Ovarian cancer is composed of several different tumor types, depending on where the tumor starts. Regardless of the particular type of tumor, symptoms of ovarian cancer can include bloating, abdominal distention, indigestion, nausea, decreased appetite, and vague abdominal or pelvic pain. Occasionally a woman may also experience vaginal bleeding, pelvic pressure, back pain, frequent urination, or constipation.
Family history and inherited genetic disorders are risk factors for ovarian cancer. Women with a mother, sister, grandmother or aunt who have been affected have a higher risk of developing it themselves. After a woman is diagnosed with ovarian cancer, doctors seek to determine if the cancer has spread, and if so, how far. This process is called staging. “The stage of a cancer describes how much cancer is in the body, and if and where it has spread.
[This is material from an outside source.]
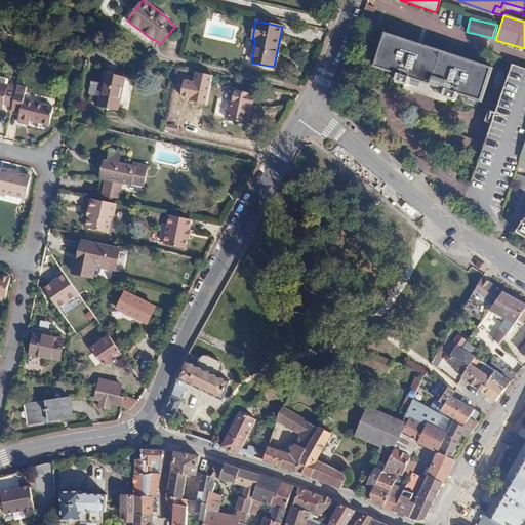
[(405,88),(414,92),(430,97),(440,102),(439,106),(438,110),(451,114),(453,106),(476,114),(487,82),(380,43),(369,75),(391,83),(388,91),(403,96),(404,93),(405,88)]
It helps determine the prognosis, and how best to treat it. While laboratory studies and imaging like CT scans can aide in this process, the gold standard is removing the tumor and analyzing it under the microscope.
Typical treatment for ovarian cancer most often includes a combination of surgery and chemotherapy. When the condition is diagnosed at an early stage, and the disease is confined to the ovaries, it has a cure rate of about 90 percent. In addition, recent advancements in the treatment of ovarian malignancies have greatly improved the prognosis for this cancer. Today, for many patients, ovarian cancer has become a chronic disease with periods of time on and off treatment. More women are living with this cancer for a longer period of time than ever before.